_ABOUT THIS TASK_
Return exactly the lines below, starting with the one that has "f_number: 1.8" and going on through the one that has "f_number: 1.5".

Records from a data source
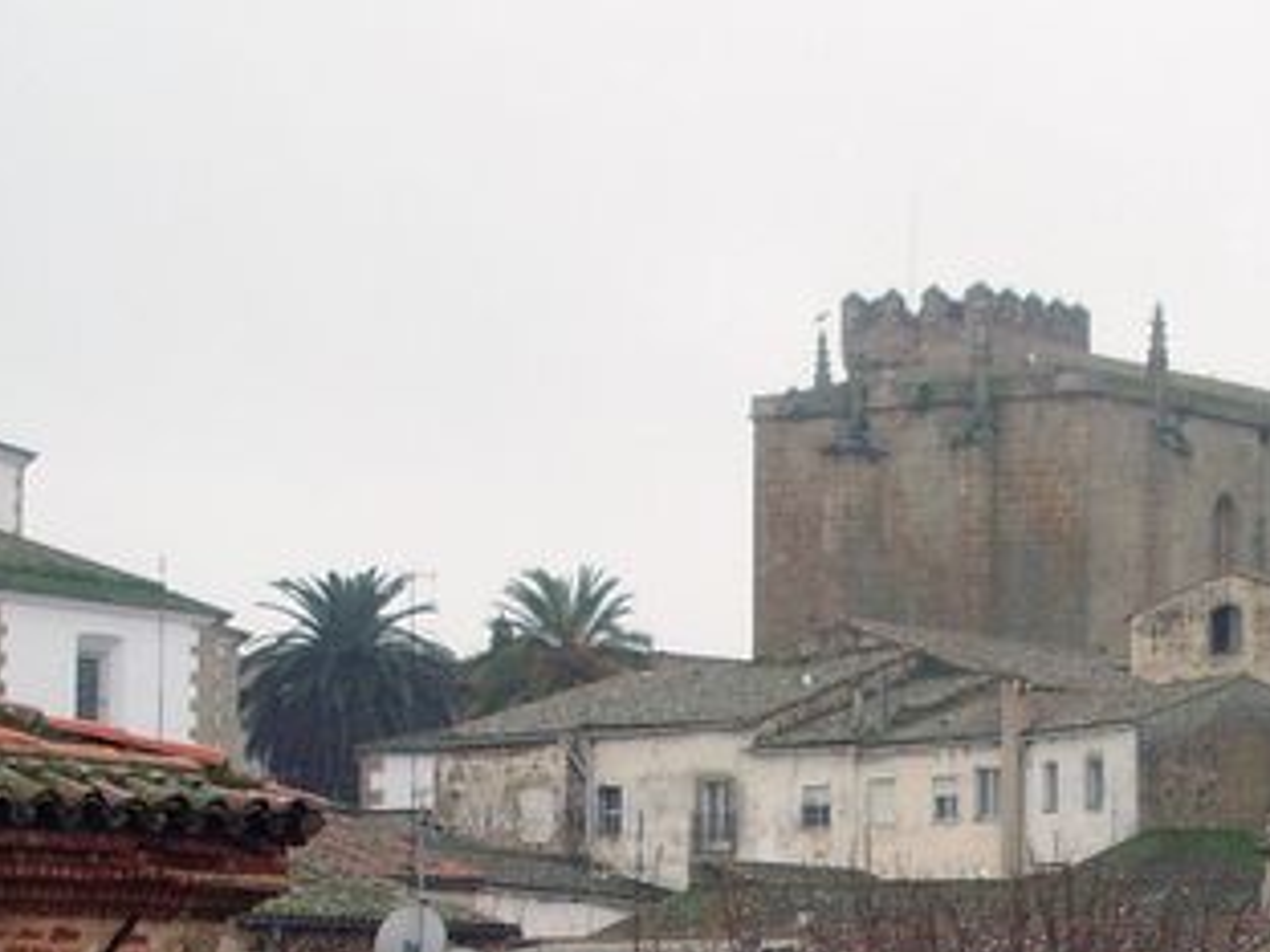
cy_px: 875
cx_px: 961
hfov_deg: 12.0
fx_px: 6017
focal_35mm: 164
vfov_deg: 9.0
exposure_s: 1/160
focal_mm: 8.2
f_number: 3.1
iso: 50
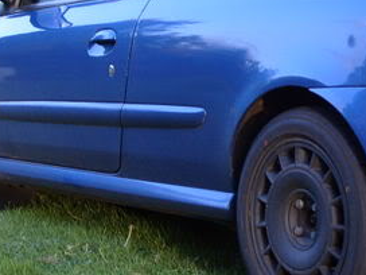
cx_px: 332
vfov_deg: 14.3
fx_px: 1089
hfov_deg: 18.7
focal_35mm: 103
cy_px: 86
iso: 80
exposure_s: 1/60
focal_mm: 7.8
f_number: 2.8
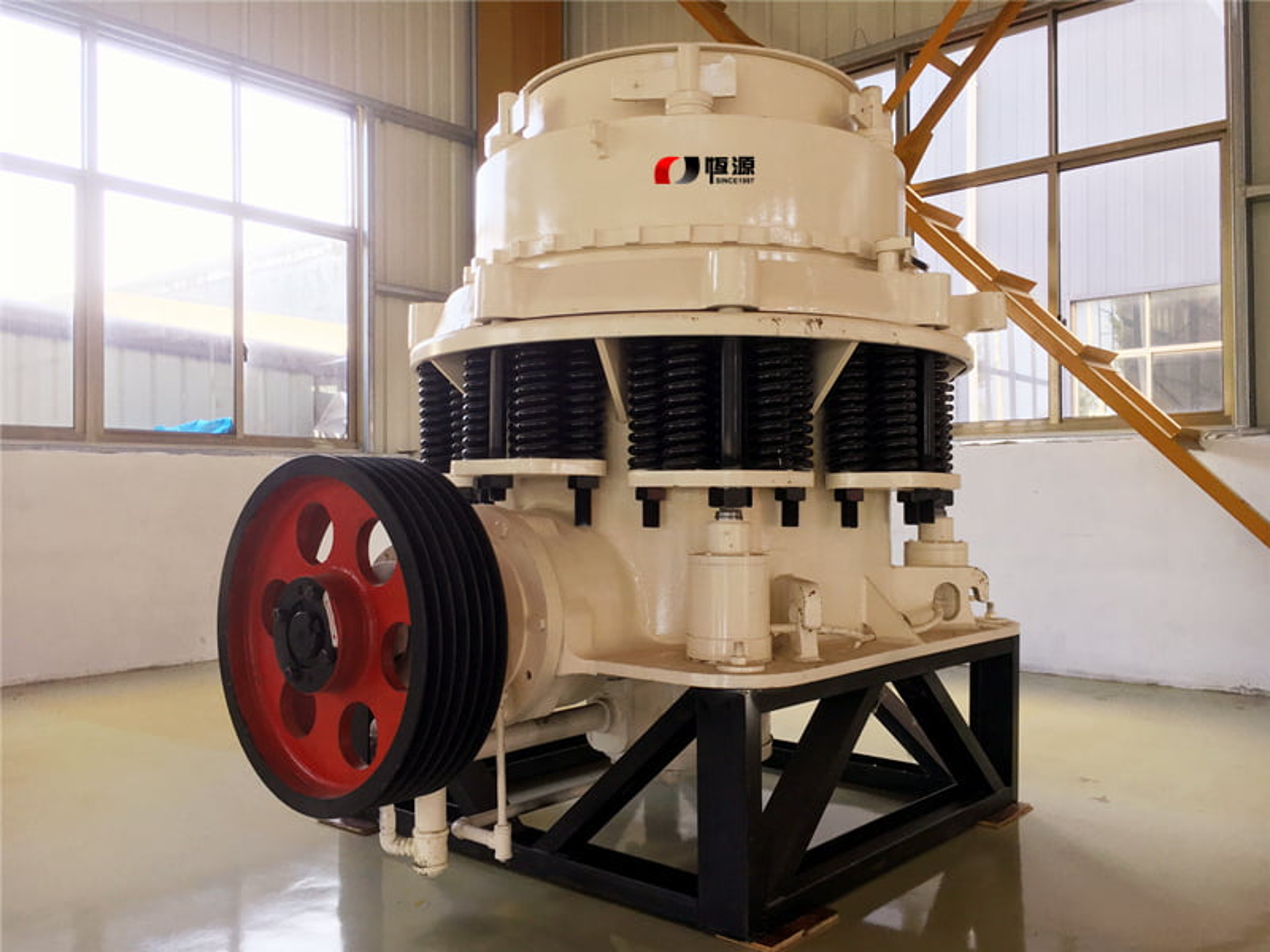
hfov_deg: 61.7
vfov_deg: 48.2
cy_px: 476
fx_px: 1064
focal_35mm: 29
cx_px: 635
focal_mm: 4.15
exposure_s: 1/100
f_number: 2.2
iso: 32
* * *
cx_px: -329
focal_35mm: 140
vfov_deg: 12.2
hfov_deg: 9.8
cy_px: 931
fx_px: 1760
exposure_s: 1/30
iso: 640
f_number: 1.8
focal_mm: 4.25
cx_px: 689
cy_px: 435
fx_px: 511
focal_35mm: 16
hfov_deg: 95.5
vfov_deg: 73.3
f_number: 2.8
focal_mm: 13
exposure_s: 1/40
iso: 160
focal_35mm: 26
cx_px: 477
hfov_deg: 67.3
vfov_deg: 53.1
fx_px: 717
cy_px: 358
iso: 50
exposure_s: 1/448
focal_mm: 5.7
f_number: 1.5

_EXERCISE SOLUTION_
f_number: 1.8
focal_mm: 4.25
cx_px: 689
cy_px: 435
fx_px: 511
focal_35mm: 16
hfov_deg: 95.5
vfov_deg: 73.3
f_number: 2.8
focal_mm: 13
exposure_s: 1/40
iso: 160
focal_35mm: 26
cx_px: 477
hfov_deg: 67.3
vfov_deg: 53.1
fx_px: 717
cy_px: 358
iso: 50
exposure_s: 1/448
focal_mm: 5.7
f_number: 1.5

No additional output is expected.